The `__init__()`, `initialise_decoding()` and `decode()` functions have been completed in the template above.
You should aim to complete the `forward_step()` and `finalise_decoding()` functions for Lab 3.  Don't worry about implementing the back-trace in Lab 3.

You should draw on your solutions to Lab 2 &ndash; the main difference now is that, rather than simply sampling a single path and computing its likelihood, you'll need to compute and store, at every time step $t$, and for every state in the WFST, the likelihood of the best path reaching that state after $t$ time steps.  For how to do this using the Viterbi algorithm, see Lecture 5, slides 11 onwards.

Test your algorithms on an WFST that recognises the word "*pepper*" and one that recognises any word in the vocabulary.

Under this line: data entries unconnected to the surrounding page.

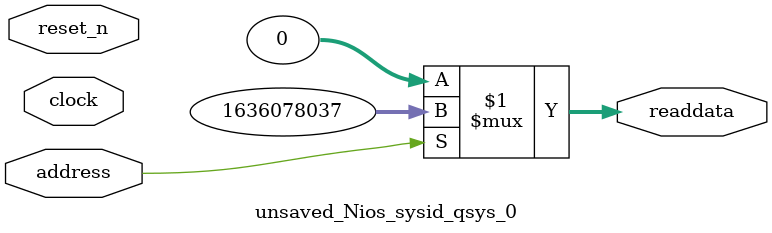
<source format=v>



// synthesis translate_off
`timescale 1ns / 1ps
// synthesis translate_on

// turn off superfluous verilog processor warnings 
// altera message_level Level1 
// altera message_off 10034 10035 10036 10037 10230 10240 10030 

module unsaved_Nios_sysid_qsys_0 (
               // inputs:
                address,
                clock,
                reset_n,

               // outputs:
                readdata
             )
;

  output  [ 31: 0] readdata;
  input            address;
  input            clock;
  input            reset_n;

  wire    [ 31: 0] readdata;
  //control_slave, which is an e_avalon_slave
  assign readdata = address ? 1636078037 : 0;

endmodule



</source>
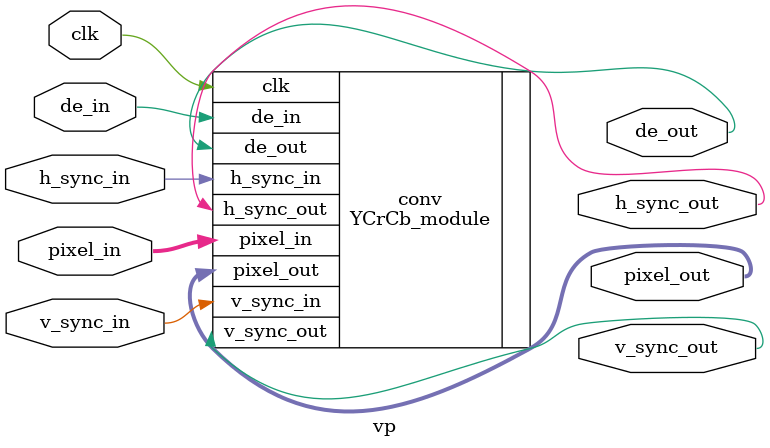
<source format=v>
`timescale 1ns / 1ps


module vp(
    input [23:0]pixel_in,
    input h_sync_in,
    input v_sync_in,
    input de_in,
    input clk,
    
    //input [2:0]sw,
    
    output [23:0]pixel_out,
    output h_sync_out,
    output v_sync_out,
    output de_out
    );

YCrCb_module conv(
    .pixel_in(pixel_in),
    .h_sync_in(h_sync_in),
    .v_sync_in(v_sync_in),
    .de_in(de_in),
    .clk(clk),
    //input [2:0]sw,
    
    .pixel_out(pixel_out),
    .h_sync_out(h_sync_out),
    .v_sync_out(v_sync_out),
    .de_out(de_out)
    );

endmodule

</source>
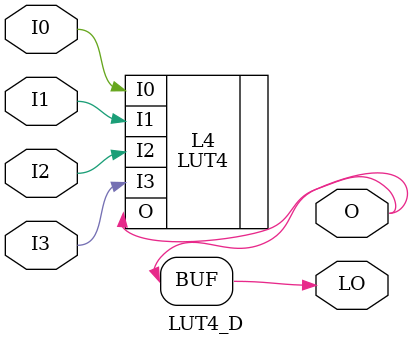
<source format=v>

`timescale  1 ps / 1 ps


module LUT4_D (LO, O, I0, I1, I2, I3);

    parameter [15:0] INIT = 16'h0000;

    input I0, I1, I2, I3;

    output LO, O;
    
    wire LO;
    wire O;

    LUT4 #(.INIT(INIT)) L4 (.O(O), .I0(I0), .I1(I1), .I2(I2), .I3(I3));

    assign LO = O;

endmodule



</source>
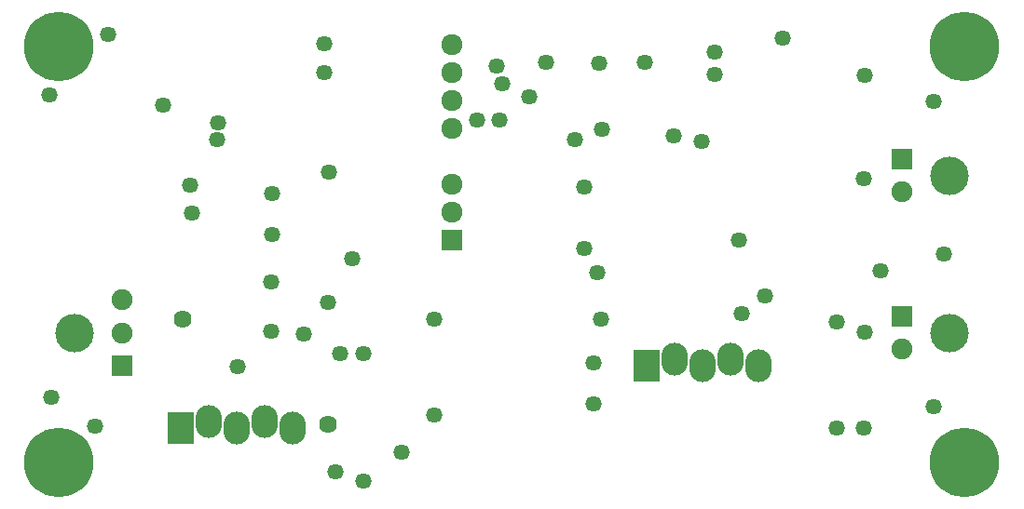
<source format=gbs>
G04 #@! TF.GenerationSoftware,KiCad,Pcbnew,(5.0.0)*
G04 #@! TF.CreationDate,2020-04-20T12:53:27-07:00*
G04 #@! TF.ProjectId,PowerShuffler2,506F77657253687566666C6572322E6B,rev?*
G04 #@! TF.SameCoordinates,Original*
G04 #@! TF.FileFunction,Soldermask,Bot*
G04 #@! TF.FilePolarity,Negative*
%FSLAX46Y46*%
G04 Gerber Fmt 4.6, Leading zero omitted, Abs format (unit mm)*
G04 Created by KiCad (PCBNEW (5.0.0)) date 04/20/20 12:53:27*
%MOMM*%
%LPD*%
G01*
G04 APERTURE LIST*
%ADD10R,1.924000X1.924000*%
%ADD11C,1.924000*%
%ADD12C,3.500000*%
%ADD13C,1.900000*%
%ADD14R,1.900000X1.900000*%
%ADD15R,2.400000X3.000000*%
%ADD16O,2.400000X3.000000*%
%ADD17C,6.316000*%
%ADD18C,1.466800*%
%ADD19C,1.619200*%
G04 APERTURE END LIST*
D10*
G04 #@! TO.C,U4*
X92837000Y-92329000D03*
D11*
X92837000Y-89789000D03*
X92837000Y-87249000D03*
X92837000Y-82169000D03*
X92837000Y-79629000D03*
X92837000Y-77089000D03*
X92837000Y-74549000D03*
G04 #@! TD*
D12*
G04 #@! TO.C,J5*
X138025600Y-100763200D03*
D13*
X133705600Y-102263200D03*
D14*
X133705600Y-99263200D03*
G04 #@! TD*
D15*
G04 #@! TO.C,J2*
X68237100Y-109385100D03*
D16*
X70777100Y-108785100D03*
X73317100Y-109385100D03*
X75857100Y-108785100D03*
X78397100Y-109385100D03*
G04 #@! TD*
D15*
G04 #@! TO.C,J4*
X110566200Y-103779600D03*
D16*
X113106200Y-103179600D03*
X115646200Y-103779600D03*
X118186200Y-103179600D03*
X120726200Y-103779600D03*
G04 #@! TD*
D14*
G04 #@! TO.C,J3*
X133705600Y-84937600D03*
D13*
X133705600Y-87937600D03*
D12*
X138025600Y-86437600D03*
G04 #@! TD*
D14*
G04 #@! TO.C,J1*
X62903100Y-103759000D03*
D13*
X62903100Y-100759000D03*
X62903100Y-97759000D03*
D12*
X58583100Y-100759000D03*
G04 #@! TD*
D17*
G04 #@! TO.C,MNT1*
X57150000Y-74676000D03*
G04 #@! TD*
G04 #@! TO.C,MNT2*
X139446000Y-74676000D03*
G04 #@! TD*
G04 #@! TO.C,MNT3*
X57150000Y-112522000D03*
G04 #@! TD*
G04 #@! TO.C,MNT4*
X139446000Y-112522000D03*
G04 #@! TD*
D18*
X69011800Y-87350600D03*
X81280000Y-77038200D03*
X76479400Y-91846400D03*
X81280000Y-74447400D03*
X116713000Y-75209400D03*
X116713000Y-77216000D03*
X130378200Y-77343000D03*
X104902000Y-87503000D03*
X113004600Y-82854800D03*
X119202200Y-99034600D03*
X121285000Y-97358200D03*
X104902000Y-93040200D03*
X105714800Y-107238800D03*
X105714800Y-103505000D03*
X130378200Y-100660200D03*
X127838200Y-109397800D03*
X130276600Y-86741000D03*
X97155000Y-81432400D03*
X97434400Y-78079600D03*
X96875600Y-76479400D03*
X95123000Y-81432400D03*
X101396800Y-76123800D03*
X106197400Y-76200000D03*
X136601200Y-79705200D03*
X136601200Y-107467400D03*
X137515600Y-93624400D03*
X106019600Y-95250000D03*
X130225800Y-109397800D03*
X131826000Y-95148400D03*
X110337600Y-76149200D03*
X99872800Y-79273400D03*
X104013000Y-83134200D03*
X106502200Y-82219800D03*
X106426000Y-99491800D03*
X118897400Y-92329000D03*
X115570000Y-83362800D03*
X84836000Y-114223800D03*
X81559400Y-98018600D03*
X91236800Y-99517200D03*
X76454000Y-96164400D03*
X66586100Y-80048100D03*
D19*
X68364100Y-99517200D03*
D18*
X76530200Y-88087200D03*
D19*
X81572100Y-109093000D03*
D18*
X122910600Y-73914000D03*
X127838200Y-99796600D03*
X71577200Y-81635600D03*
X71475600Y-83134200D03*
X69189600Y-89839800D03*
X56286400Y-79070200D03*
X61569600Y-73583800D03*
X56464200Y-106629200D03*
X60426600Y-109245400D03*
X73380600Y-103860600D03*
X79375000Y-100838000D03*
X82677000Y-102666800D03*
X84785200Y-102666800D03*
X83794600Y-94005400D03*
X91236800Y-108229400D03*
X81686400Y-86131400D03*
X88239600Y-111582200D03*
X76403200Y-100609400D03*
X82219800Y-113436400D03*
M02*

</source>
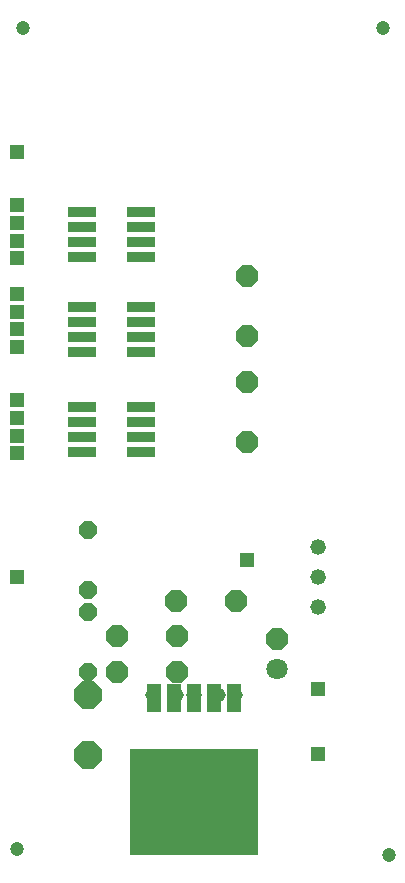
<source format=gts>
G75*
%MOIN*%
%OFA0B0*%
%FSLAX24Y24*%
%IPPOS*%
%LPD*%
%AMOC8*
5,1,8,0,0,1.08239X$1,22.5*
%
%ADD10C,0.0474*%
%ADD11C,0.0520*%
%ADD12R,0.4280X0.3580*%
%ADD13R,0.0500X0.0980*%
%ADD14C,0.0710*%
%ADD15OC8,0.0710*%
%ADD16OC8,0.0600*%
%ADD17OC8,0.0905*%
%ADD18R,0.0980X0.0320*%
%ADD19R,0.0476X0.0476*%
%ADD20C,0.0516*%
D10*
X002580Y002580D03*
X014982Y002383D03*
X014785Y029943D03*
X002777Y029943D03*
D11*
X012620Y012635D03*
X012620Y011635D03*
X012620Y010635D03*
D12*
X008486Y004155D03*
D13*
X008486Y007605D03*
X009156Y007605D03*
X009826Y007605D03*
X007816Y007605D03*
X007146Y007605D03*
D14*
X011242Y008576D03*
D15*
X011242Y009576D03*
X009880Y010848D03*
X007880Y010848D03*
X007911Y009667D03*
X007911Y008486D03*
X005911Y008486D03*
X005911Y009667D03*
X010257Y016147D03*
X010257Y018147D03*
X010257Y019691D03*
X010257Y021691D03*
D16*
X004943Y013226D03*
X004943Y011226D03*
X004943Y010470D03*
X004943Y008470D03*
D17*
X004943Y007714D03*
X004943Y005714D03*
D18*
X004740Y015807D03*
X004740Y016307D03*
X004740Y016807D03*
X004740Y017307D03*
X004740Y019153D03*
X004740Y019653D03*
X004740Y020153D03*
X004740Y020653D03*
X004740Y022303D03*
X004740Y022803D03*
X004740Y023303D03*
X004740Y023803D03*
X006720Y023803D03*
X006720Y023303D03*
X006720Y022803D03*
X006720Y022303D03*
X006720Y020653D03*
X006720Y020153D03*
X006720Y019653D03*
X006720Y019153D03*
X006720Y017307D03*
X006720Y016807D03*
X006720Y016307D03*
X006720Y015807D03*
D19*
X010257Y012226D03*
X012620Y007895D03*
X012620Y005730D03*
X002580Y011635D03*
X002580Y015769D03*
X002580Y016360D03*
X002580Y016950D03*
X002580Y017541D03*
X002580Y019313D03*
X002580Y019903D03*
X002580Y020494D03*
X002580Y021084D03*
X002580Y022265D03*
X002580Y022856D03*
X002580Y023446D03*
X002580Y024037D03*
X002580Y025809D03*
D20*
X007108Y007698D03*
X007895Y007698D03*
X008486Y007698D03*
X009273Y007698D03*
X009864Y007698D03*
M02*

</source>
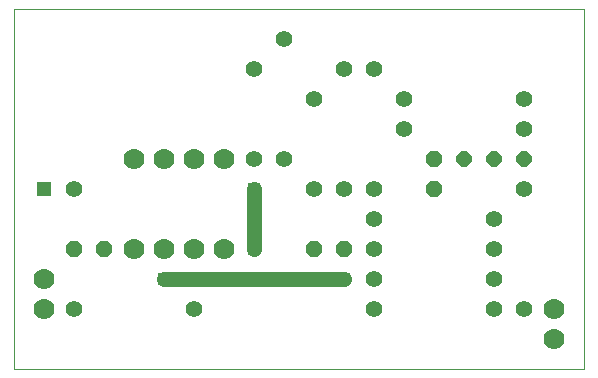
<source format=gtl>
G75*
%MOIN*%
%OFA0B0*%
%FSLAX25Y25*%
%IPPOS*%
%LPD*%
%AMOC8*
5,1,8,0,0,1.08239X$1,22.5*
%
%ADD10C,0.00000*%
%ADD11C,0.05543*%
%ADD12R,0.04756X0.04756*%
%ADD13C,0.07000*%
%ADD14OC8,0.05200*%
%ADD15OC8,0.05150*%
%ADD16C,0.05000*%
%ADD17R,0.03962X0.03962*%
D10*
X0024615Y0014627D02*
X0024615Y0134627D01*
X0214615Y0134627D01*
X0214615Y0014627D01*
X0024615Y0014627D01*
D11*
X0044615Y0034627D03*
X0084615Y0034627D03*
X0144615Y0034627D03*
X0144615Y0044627D03*
X0144615Y0054627D03*
X0144615Y0064627D03*
X0144615Y0074627D03*
X0134615Y0074627D03*
X0124615Y0074627D03*
X0114615Y0084627D03*
X0104615Y0084627D03*
X0124615Y0104627D03*
X0134615Y0114627D03*
X0144615Y0114627D03*
X0154615Y0104627D03*
X0154615Y0094627D03*
X0194615Y0094627D03*
X0194615Y0104627D03*
X0194615Y0074627D03*
X0184615Y0064627D03*
X0184615Y0054627D03*
X0184615Y0044627D03*
X0184615Y0034627D03*
X0194615Y0034627D03*
X0104615Y0114627D03*
X0114615Y0124627D03*
X0044615Y0074627D03*
D12*
X0034615Y0074627D03*
D13*
X0064615Y0084627D03*
X0074615Y0084627D03*
X0084615Y0084627D03*
X0094615Y0084627D03*
X0094615Y0054627D03*
X0084615Y0054627D03*
X0074615Y0054627D03*
X0064615Y0054627D03*
X0034615Y0044627D03*
X0034615Y0034627D03*
X0204615Y0034627D03*
X0204615Y0024627D03*
D14*
X0134615Y0054627D03*
X0124615Y0054627D03*
X0164615Y0074627D03*
X0164615Y0084627D03*
X0054615Y0054627D03*
X0044615Y0054627D03*
D15*
X0174615Y0084627D03*
X0184615Y0084627D03*
X0194615Y0084627D03*
D16*
X0134615Y0044627D02*
X0074615Y0044627D01*
X0104615Y0054627D02*
X0104615Y0074627D01*
D17*
X0104615Y0074627D03*
X0104615Y0054627D03*
X0074615Y0044627D03*
X0134615Y0044627D03*
M02*

</source>
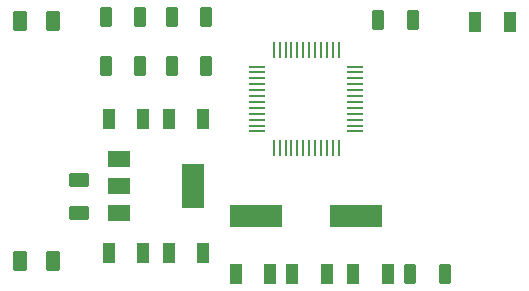
<source format=gbr>
%TF.GenerationSoftware,KiCad,Pcbnew,(7.0.0)*%
%TF.CreationDate,2023-03-02T18:54:12-05:00*%
%TF.ProjectId,STM32_XTW2,53544d33-325f-4585-9457-322e6b696361,rev?*%
%TF.SameCoordinates,Original*%
%TF.FileFunction,Paste,Top*%
%TF.FilePolarity,Positive*%
%FSLAX46Y46*%
G04 Gerber Fmt 4.6, Leading zero omitted, Abs format (unit mm)*
G04 Created by KiCad (PCBNEW (7.0.0)) date 2023-03-02 18:54:12*
%MOMM*%
%LPD*%
G01*
G04 APERTURE LIST*
G04 Aperture macros list*
%AMRoundRect*
0 Rectangle with rounded corners*
0 $1 Rounding radius*
0 $2 $3 $4 $5 $6 $7 $8 $9 X,Y pos of 4 corners*
0 Add a 4 corners polygon primitive as box body*
4,1,4,$2,$3,$4,$5,$6,$7,$8,$9,$2,$3,0*
0 Add four circle primitives for the rounded corners*
1,1,$1+$1,$2,$3*
1,1,$1+$1,$4,$5*
1,1,$1+$1,$6,$7*
1,1,$1+$1,$8,$9*
0 Add four rect primitives between the rounded corners*
20,1,$1+$1,$2,$3,$4,$5,0*
20,1,$1+$1,$4,$5,$6,$7,0*
20,1,$1+$1,$6,$7,$8,$9,0*
20,1,$1+$1,$8,$9,$2,$3,0*%
G04 Aperture macros list end*
%ADD10RoundRect,0.224600X0.325000X0.650000X-0.325000X0.650000X-0.325000X-0.650000X0.325000X-0.650000X0*%
%ADD11RoundRect,0.224600X-0.325000X-0.650000X0.325000X-0.650000X0.325000X0.650000X-0.325000X0.650000X0*%
%ADD12RoundRect,0.224600X-0.375000X-0.625000X0.375000X-0.625000X0.375000X0.625000X-0.375000X0.625000X0*%
%ADD13R,4.449200X1.949200*%
%ADD14RoundRect,0.224600X-0.625000X0.375000X-0.625000X-0.375000X0.625000X-0.375000X0.625000X0.375000X0*%
%ADD15RoundRect,0.224600X-0.312500X-0.625000X0.312500X-0.625000X0.312500X0.625000X-0.312500X0.625000X0*%
%ADD16R,1.949200X1.449200*%
%ADD17R,1.949200X3.749200*%
%ADD18RoundRect,0.049600X0.075000X-0.662500X0.075000X0.662500X-0.075000X0.662500X-0.075000X-0.662500X0*%
%ADD19RoundRect,0.049600X0.662500X-0.075000X0.662500X0.075000X-0.662500X0.075000X-0.662500X-0.075000X0*%
%ADD20RoundRect,0.224600X0.312500X0.625000X-0.312500X0.625000X-0.312500X-0.625000X0.312500X-0.625000X0*%
G04 APERTURE END LIST*
D10*
%TO.C,C8*%
X172186600Y-80060800D03*
X169236600Y-80060800D03*
%TD*%
%TO.C,C4*%
X141150000Y-88314500D03*
X138200000Y-88314500D03*
%TD*%
D11*
%TO.C,C1*%
X148965000Y-101396800D03*
X151915000Y-101396800D03*
%TD*%
%TO.C,C7*%
X143280000Y-99617500D03*
X146230000Y-99617500D03*
%TD*%
D12*
%TO.C,D2*%
X130680000Y-80010000D03*
X133480000Y-80010000D03*
%TD*%
D13*
%TO.C,Y1*%
X159189999Y-96519999D03*
X150689999Y-96519999D03*
%TD*%
D14*
%TO.C,F1*%
X135678250Y-93450000D03*
X135678250Y-96250000D03*
%TD*%
D15*
%TO.C,R3*%
X137971000Y-83845400D03*
X140896000Y-83845400D03*
%TD*%
%TO.C,R2*%
X143571500Y-83845400D03*
X146496500Y-83845400D03*
%TD*%
D16*
%TO.C,U2*%
X139064999Y-91665999D03*
X139064999Y-93965999D03*
D17*
X145364999Y-93965999D03*
D16*
X139064999Y-96265999D03*
%TD*%
D12*
%TO.C,D1*%
X130680000Y-100330000D03*
X133480000Y-100330000D03*
%TD*%
D15*
%TO.C,R6*%
X161036000Y-79883000D03*
X163961000Y-79883000D03*
%TD*%
D18*
%TO.C,U1*%
X152190000Y-90764500D03*
X152690000Y-90764500D03*
X153190000Y-90764500D03*
X153690000Y-90764500D03*
X154190000Y-90764500D03*
X154690000Y-90764500D03*
X155190000Y-90764500D03*
X155690000Y-90764500D03*
X156190000Y-90764500D03*
X156690000Y-90764500D03*
X157190000Y-90764500D03*
X157690000Y-90764500D03*
D19*
X159102500Y-89352000D03*
X159102500Y-88852000D03*
X159102500Y-88352000D03*
X159102500Y-87852000D03*
X159102500Y-87352000D03*
X159102500Y-86852000D03*
X159102500Y-86352000D03*
X159102500Y-85852000D03*
X159102500Y-85352000D03*
X159102500Y-84852000D03*
X159102500Y-84352000D03*
X159102500Y-83852000D03*
D18*
X157690000Y-82439500D03*
X157190000Y-82439500D03*
X156690000Y-82439500D03*
X156190000Y-82439500D03*
X155690000Y-82439500D03*
X155190000Y-82439500D03*
X154690000Y-82439500D03*
X154190000Y-82439500D03*
X153690000Y-82439500D03*
X153190000Y-82439500D03*
X152690000Y-82439500D03*
X152190000Y-82439500D03*
D19*
X150777500Y-83852000D03*
X150777500Y-84352000D03*
X150777500Y-84852000D03*
X150777500Y-85352000D03*
X150777500Y-85852000D03*
X150777500Y-86352000D03*
X150777500Y-86852000D03*
X150777500Y-87352000D03*
X150777500Y-87852000D03*
X150777500Y-88352000D03*
X150777500Y-88852000D03*
X150777500Y-89352000D03*
%TD*%
D20*
%TO.C,R1*%
X166653400Y-101396800D03*
X163728400Y-101396800D03*
%TD*%
D11*
%TO.C,C5*%
X143280000Y-88314500D03*
X146230000Y-88314500D03*
%TD*%
D10*
%TO.C,C2*%
X156669000Y-101396800D03*
X153719000Y-101396800D03*
%TD*%
%TO.C,C6*%
X141150000Y-99617500D03*
X138200000Y-99617500D03*
%TD*%
%TO.C,C3*%
X161886700Y-101396800D03*
X158936700Y-101396800D03*
%TD*%
D15*
%TO.C,R5*%
X143571500Y-79654400D03*
X146496500Y-79654400D03*
%TD*%
%TO.C,R4*%
X137983500Y-79654400D03*
X140908500Y-79654400D03*
%TD*%
M02*

</source>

## Exercises &ndash; Lab 4

Now complete the `backtrace()` function to allow the best path to be recovered.  As noted in the code, you'll need to create a structure to store $B_j(t)$, which stores the identity of the best preceding state reaching state $j$ at time $t$ .  You can follow a similar method to storing $V_j(t)$, given in the code already.  You'll need to add it to the `initialise_decoding()`, `forward_step()` and `finalise_decoding()` functions.

Once you are happy that your function works, you should amend your code so that you can also recover the sequence of *output* symbols on your WFST's best path as well.  This should allow you to produce your first word-recognition result!

### Working on real speech

You can now find the first batch of recordings made by ASR students in `/group/teaching/asr/labs/recordings`.  You can test your decoder on real speech data by passing the full path to the WAV file when you create your `MyViterbiDecoder` object.  The transcriptions are also available in the same folder.

When working with real speech, you may want to modify your code to print only the word output labels! 

If you are interested, the observation model (kindly supplied by Andrea) is a monophone time-delay neural network trained using the lattice-free MMI criterion, on the WSJ corpus of read speech.